Mano, se tem uma coisa que a Arc System Works sabe fazer é entregar um jogo de luta com estilo, mas o que eles fizeram em Marvel Tokon: Fighting Souls com o Deadpool está em outro nível de insanidade. A gente já espera que o mercenário tagarela quebre a quarta parede, mas transformar o move list inteiro do personagem em uma grande carta de amor aos jogos de luta é simplesmente genial e deixa qualquer fã do gênero com o hype lá no teto.
Nós aqui da Gamer Elite ficamos malucos vendo como a equipe de desenvolvimento não economizou nos detalhes para tornar o Deadpool o personagem mais único do elenco. Não é só sobre dar uns tiros ou usar as katanas; é sobre referenciar décadas de história dos arcades e consoles, transformando cada golpe em um piscar de olhos para quem é veterano ou um mistério total para quem é novato no PS5 ou no PC.

Para começar, a animação de vitória do Deadpool é um tapa na cara da nostalgia, sendo um callback direto e descarado para a tela de vitória clássica de Street Fighter 2. É aquele tipo de detalhe que faz você soltar um sorriso imediato, porque mostra que a Arc System Works não está apenas fazendo um jogo licenciado, mas sim brincando com a cultura gamer de um jeito que só quem ama o gênero consegue fazer.

Se você acha que parou por aí, segura essa: existe um super ataque que é basicamente um medley de golpes baseado na estrutura do Skullo Dream, o super do Skullomania em Street Fighter EX2 Plus. Isso aqui é o que eu chamo de "deep cut", mano! É uma referência tão obscura que metade dos jogadores nem sabe que esse jogo existiu, mas para nós, redatores veteranos, é a prova de que o cuidado com o design está absurdo.
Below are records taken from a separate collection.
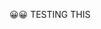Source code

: <html>
<body>
    <p>😀😀 TESTING THIS</p>
   
  <script
   type="text/javascript"
   src="DateWidget.js"
></script>
</body>

</html>
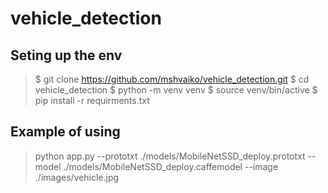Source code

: # vehicle_detection

## Seting up the env
> \$ git clone https://github.com/mshvaiko/vehicle_detection.git
> \$ cd vehicle_detection
> \$ python -m venv venv
> \$ source venv/bin/active
> \$ pip install -r requirments.txt

## Example of using
> python app.py --prototxt ./models/MobileNetSSD_deploy.prototxt --model ./models/MobileNetSSD_deploy.caffemodel --image ./images/vehicle.jpg 
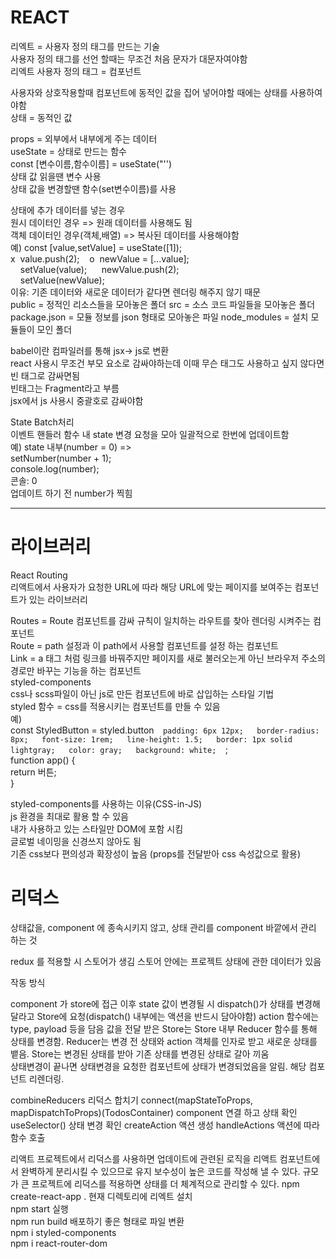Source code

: # REACT

리엑트 = 사용자 정의 태그를 만드는 기술  
사용자 정의 태그를 선언 할때는 무조건 처음 문자가 대문자여야함  
리엑트 사용자 정의 태그 = 컴포넌트  
  
사용자와 상호작용할때 컴포넌트에 동적인 값을 집어 넣어야할 때에는 상태를 사용하여야함  
상태 = 동적인 값  
   
props = 외부에서 내부에게 주는 데이터  
useState = 상태로 만드는 함수  
const [변수이름,함수이름] = useState("'')  
상태 값 읽을땐  변수 사용  
상태 값을 변경할땐 함수(set변수이름)를 사용  
  
상태에 추가 데이터를 넣는 경우  
원시 데이터인 경우 => 원래 데이터를 사용해도 됨  
객체 데이터인 경우(객체,배열) => 복사된 데이터를 사용해야함  
예) const [value,setValue] = useState([1]);  
    x&nbsp;&nbsp;value.push(2);  &nbsp;&nbsp;  o &nbsp;newValue = [...value];  
&nbsp;&nbsp;&nbsp; setValue(value);&nbsp;&nbsp;&nbsp;&nbsp;&nbsp; newValue.push(2);  
&nbsp;&nbsp;&nbsp; setValue(newValue);  
이유: 기존 데이터와 새로운 데이터가 같다면 렌더링 해주지 않기 때문  
  public = 정적인 리소스들을 모아놓은 폴더
src = 소스 코드 파일들을 모아놓은 폴더
package.json = 모듈 정보를 json 형태로 모아놓은 파일
node_modules = 설치 모듈들이 모인 폴더


babel이란 컴파일러를 통해 jsx-> js로 변환  
react 사용시 무조건 부모 요소로 감싸야하는데 이때 무슨 태그도  사용하고 싶지 않다면 빈 태그로 감싸면됨  
빈태그는 Fragment라고 부름  
jsx에서 js 사용시 중괄호로 감싸야함  
  
State Batch처리   
이벤트 핸들러 함수 내 state 변경 요청을 모아 일괄적으로 한번에 업데이트함  
예) state 내부(number = 0) =>   
setNumber(number + 1);   
console.log(number);  
콘솔: 0  
업데이트 하기 전 number가 찍힘  

  ---
  # 라이브러리
React Routing  
리액트에서 사용자가 요청한 URL에 따라 해당 URL에 맞는 페이지를 보여주는 컴포넌트가 있는 라이브러리  
  
Routes = Route 컴포넌트를 감싸 규칙이 일치하는 라우트를 찾아 렌더링 시켜주는 컴포넌트  
Route = path 설정과 이 path에서 사용할 컴포넌트를 설정 하는 컴포넌트  
Link = a 태그 처럼 링크를 바꿔주지만 페이지를 새로 불러오는게 아닌 브라우저 주소의 경로만 바꾸는 기능을 하는 컴포넌트  
styled-components  
css나 scss파일이 아닌 js로 만든 컴포넌트에 바로 삽입하는 스타일 기법  
styled 함수 = css를 적용시키는 컴포넌트를 만들 수 있음  
예)  
const StyledButton = styled.button`  
  padding: 6px 12px;  
  border-radius: 8px;  
  font-size: 1rem;  
  line-height: 1.5;  
  border: 1px solid lightgray;  
  color: gray;  
  background: white;  
`;  
function app() {  
  return <StyledButton>버튼</StyledButton>;  
}  
  
styled-components를 사용하는 이유(CSS-in-JS)  
js 환경을 최대로 활용 할 수 있음  
내가 사용하고 있는 스타일만 DOM에 포함 시킴    
글로벌 네이밍을 신경쓰지 않아도 됨  
기존 css보다 편의성과 확장성이 높음 (props를 전달받아 css 속성값으로 활용)  
  
#  리덕스

상태값을, component 에 종속시키지 않고, 상태 관리를 component 바깥에서 관리 하는 것

redux 를 적용할 시 스토어가 생김 스토어 안에는 프로젝트 상태에 관한 데이터가 있음

작동 방식

component 가 store에 접근
이후 state 값이 변경될 시 dispatch()가 상태를 변경해 달라고 Store에 요청(dispatch() 내부에는 액션을 반드시 담아야함) 
action 함수에는 type, payload 등을 담음
값을 전달 받은 Store는 Store 내부 Reducer 함수를 통해 상태를 변경함.
Reducer는 변경 전 상태와 action 객체를 인자로 받고 새로운 상태를 뱉음.
Store는 변경된 상태를 받아 기존 상태를 변경된 상태로 갈아 끼움  
상태변경이 끝나면 상태변경을 요청한 컴포넌트에 상태가 변경되었음을 알림.
해당 컴포넌트 리렌더링.

combineReducers 리덕스 합치기
connect(mapStateToProps, mapDispatchToProps)(TodosContainer) component 연결 하고 상태 확인
useSelector() 상태 변경 확인
createAction 액션 생성
handleActions 액션에 따라 함수 호출

리액트 프로젝트에서 리덕스를 사용하면 업데이트에 관련된 로직을 리액트 컴포넌트에서 완벽하게 분리시킬 수 있으므로 유지 보수성이 높은 코드를 작성해 낼 수 있다.
규모가 큰 프로젝트에 리덕스를 적용하면 상태를 더 체계적으로 관리할 수 있다.
npm create-react-app . 현재 디렉토리에 리엑트 설치    
npm start 실행    
npm run build 배포하기 좋은 형태로 파일 변환    
npm i styled-components    
npm i react-router-dom  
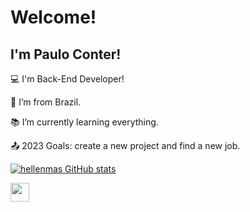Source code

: 
# Welcome!

 

## I'm Paulo Conter!

 

:computer: I'm Back-End Developer!

:house_with_garden: I’m from Brazil.

:books: I’m currently learning everything.

:outbox_tray: 2023 Goals: create a new project and find a new job.


[![hellenmas GitHub stats](https://github-readme-stats.vercel.app/api?username=hellenmas)](https://github.com/hellenmas/github-readme-stats)


 







<img src=https://github.com/TheDudeThatCode/TheDudeThatCode/blob/master/Assets/Earth.gif width="30">
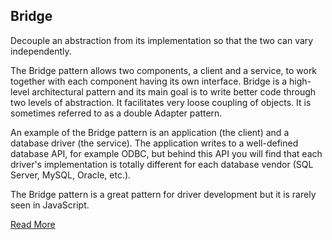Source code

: ## Bridge
Decouple an abstraction from its implementation so that the two can vary independently.

The Bridge pattern allows two components, a client and a service, to work together with each component having its own interface. Bridge is a high-level architectural pattern and its main goal is to write better code through two levels of abstraction. It facilitates very loose coupling of objects. It is sometimes referred to as a double Adapter pattern.

An example of the Bridge pattern is an application (the client) and a database driver (the service). The application writes to a well-defined database API, for example ODBC, but behind this API you will find that each driver's implementation is totally different for each database vendor (SQL Server, MySQL, Oracle, etc.).

The Bridge pattern is a great pattern for driver development but it is rarely seen in JavaScript.

[Read More](https://www.dofactory.com/javascript/bridge-design-pattern)
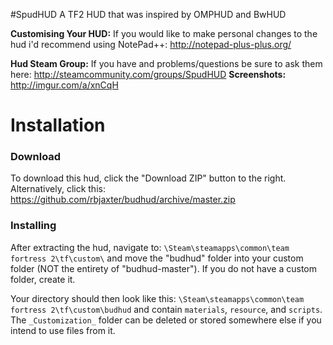 #SpudHUD
A TF2 HUD that was inspired by OMPHUD and BwHUD

**Customising Your HUD:**
If you would like to make personal changes to the hud i'd recommend using NotePad++: http://notepad-plus-plus.org/

**Hud Steam Group:**
If you have and problems/questions be sure to ask them here: http://steamcommunity.com/groups/SpudHUD
**Screenshots:** http://imgur.com/a/xnCqH

Installation
============
### Download
To download this hud, click the "Download ZIP" button to the right. Alternatively, click this:
https://github.com/rbjaxter/budhud/archive/master.zip

### Installing
After extracting the hud, navigate to: `\Steam\steamapps\common\team fortress 2\tf\custom\` and move the "budhud" folder into your custom folder (NOT the entirety of "budhud-master"). If you do not have a custom folder, create it.

Your directory should then look like this: `\Steam\steamapps\common\team fortress 2\tf\custom\budhud` and contain `materials`, `resource`, and `scripts`. The `_Customization_` folder can be deleted or stored somewhere else if you intend to use files from it.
Além disso, a comunidade já começou a minerar e notar que o set de golpes do Deadpool bebe da fonte de gigantes como Guilty Gear Strive, Dragon Ball FighterZ e até Tekken. Ver a fluidez de um jogo da Arc System Works misturada com a maluquice do Deadpool cria uma dinâmica de gameplay que não deixa ninguém entediado, elevando o nível do que esperamos de um jogo de luta moderno em Notícias recentes.

E não podemos esquecer das referências a Mortal Kombat e Street Fighter 6, que trazem aquela pegada mais visceral e moderna para o combate. O usuário Whisp90, lá no X, postou um vídeo compilando tudo isso e ficou claro que o Deadpool é basicamente um museu vivo dos jogos de luta, transformando cada luta em uma celebração do gênero, especialmente para quem joga no PlayStation.
Essa abordagem é simplesmente perfeita para o personagem, porque o Deadpool sabe que está em um videogame. Enquanto outros personagens seguem a lore rigorosamente, ele está ali para zoar a própria mecânica do jogo. É um toque de mestre que evita que o personagem seja apenas "mais um cara com espadas" e o transforma no coração cômico e técnico de Marvel Tokon: Fighting Souls.
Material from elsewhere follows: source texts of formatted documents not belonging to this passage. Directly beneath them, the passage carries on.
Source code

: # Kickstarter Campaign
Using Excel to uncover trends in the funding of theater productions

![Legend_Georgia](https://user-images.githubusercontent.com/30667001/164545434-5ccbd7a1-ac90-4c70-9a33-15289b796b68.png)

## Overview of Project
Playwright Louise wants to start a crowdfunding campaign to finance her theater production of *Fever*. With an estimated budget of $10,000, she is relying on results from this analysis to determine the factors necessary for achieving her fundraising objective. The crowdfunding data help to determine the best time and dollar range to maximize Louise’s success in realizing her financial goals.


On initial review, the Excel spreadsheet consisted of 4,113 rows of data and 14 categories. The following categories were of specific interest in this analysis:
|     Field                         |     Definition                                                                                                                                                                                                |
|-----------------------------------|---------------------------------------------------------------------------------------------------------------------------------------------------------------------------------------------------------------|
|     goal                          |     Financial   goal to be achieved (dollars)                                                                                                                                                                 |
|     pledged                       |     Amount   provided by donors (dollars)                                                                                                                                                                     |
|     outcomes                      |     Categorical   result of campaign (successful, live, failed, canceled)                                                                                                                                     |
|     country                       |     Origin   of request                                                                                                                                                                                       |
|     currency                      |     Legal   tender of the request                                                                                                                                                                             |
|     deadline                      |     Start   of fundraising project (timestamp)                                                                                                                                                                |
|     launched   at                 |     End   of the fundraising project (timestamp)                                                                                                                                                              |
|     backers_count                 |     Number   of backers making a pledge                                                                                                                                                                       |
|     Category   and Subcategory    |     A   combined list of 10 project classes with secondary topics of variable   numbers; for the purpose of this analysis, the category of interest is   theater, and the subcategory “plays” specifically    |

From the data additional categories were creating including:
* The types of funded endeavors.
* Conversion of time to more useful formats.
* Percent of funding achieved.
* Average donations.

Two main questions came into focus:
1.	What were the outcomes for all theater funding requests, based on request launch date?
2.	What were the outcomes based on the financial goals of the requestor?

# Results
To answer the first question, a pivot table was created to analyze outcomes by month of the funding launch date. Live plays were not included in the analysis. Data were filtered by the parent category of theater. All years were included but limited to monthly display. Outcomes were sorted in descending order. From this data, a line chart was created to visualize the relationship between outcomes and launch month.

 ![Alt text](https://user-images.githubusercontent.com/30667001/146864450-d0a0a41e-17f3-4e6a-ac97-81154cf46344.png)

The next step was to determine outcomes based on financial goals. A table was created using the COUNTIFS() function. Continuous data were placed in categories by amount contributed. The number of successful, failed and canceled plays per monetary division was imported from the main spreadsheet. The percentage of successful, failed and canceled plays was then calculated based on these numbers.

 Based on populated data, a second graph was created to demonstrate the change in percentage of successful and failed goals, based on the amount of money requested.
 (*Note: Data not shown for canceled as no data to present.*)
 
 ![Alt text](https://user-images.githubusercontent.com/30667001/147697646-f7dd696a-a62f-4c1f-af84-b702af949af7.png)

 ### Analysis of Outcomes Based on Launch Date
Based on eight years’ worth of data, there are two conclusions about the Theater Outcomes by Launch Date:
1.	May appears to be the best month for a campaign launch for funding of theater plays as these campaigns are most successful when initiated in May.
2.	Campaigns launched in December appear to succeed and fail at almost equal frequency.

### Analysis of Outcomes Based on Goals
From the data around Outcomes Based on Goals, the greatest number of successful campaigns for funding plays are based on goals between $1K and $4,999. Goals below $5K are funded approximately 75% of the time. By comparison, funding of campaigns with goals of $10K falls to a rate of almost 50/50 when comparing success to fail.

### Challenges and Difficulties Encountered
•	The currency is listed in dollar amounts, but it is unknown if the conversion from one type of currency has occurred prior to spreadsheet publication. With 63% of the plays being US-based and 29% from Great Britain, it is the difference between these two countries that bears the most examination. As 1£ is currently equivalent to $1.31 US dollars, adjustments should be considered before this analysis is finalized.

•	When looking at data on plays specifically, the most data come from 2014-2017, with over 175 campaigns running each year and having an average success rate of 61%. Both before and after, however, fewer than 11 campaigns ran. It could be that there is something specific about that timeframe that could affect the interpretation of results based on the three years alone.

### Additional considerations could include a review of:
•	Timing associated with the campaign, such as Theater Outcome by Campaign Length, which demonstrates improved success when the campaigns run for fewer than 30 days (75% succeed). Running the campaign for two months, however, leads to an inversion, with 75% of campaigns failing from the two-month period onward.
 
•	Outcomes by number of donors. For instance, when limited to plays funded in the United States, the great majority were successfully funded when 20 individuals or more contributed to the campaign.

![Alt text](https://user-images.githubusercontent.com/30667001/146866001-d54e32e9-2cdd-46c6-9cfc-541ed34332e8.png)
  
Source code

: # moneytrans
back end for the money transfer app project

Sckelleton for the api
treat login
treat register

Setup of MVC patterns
O mais impressionante é que a Arc System Works conseguiu equilibrar esse fanservice com um gameplay sólido. Não adianta ter referência se o boneco for ruim ou se o golpe for nerfado logo na primeira atualização; a sensação é de que o Deadpool é viável competitivamente enquanto continua sendo a piada da partida, o que é o sonho de qualquer player que gosta de provocar o adversário.
No fim das contas, ver esse nível de dedicação em um título de luta nos dá esperança de que as empresas ainda se importam com os detalhes que fazem a diferença para a comunidade. É aquele tipo de polimento que separa um jogo que "apenas vende» de um jogo que se torna lendário entre os fãs de PC e consoles. O Deadpool não apenas quebra a quarta parede, ele a derruba com um golpe de Street Fighter.
Meu veredito é que Marvel Tokon: Fighting Souls acertou em cheio na caracterização. Transformar a história dos jogos de luta em golpes de combate é a forma mais inteligente de lidar com um personagem que já é, por natureza, uma metalinguagem ambulante. Se você curte a cena de luta, ignorar esse jogo seria um erro grotesco.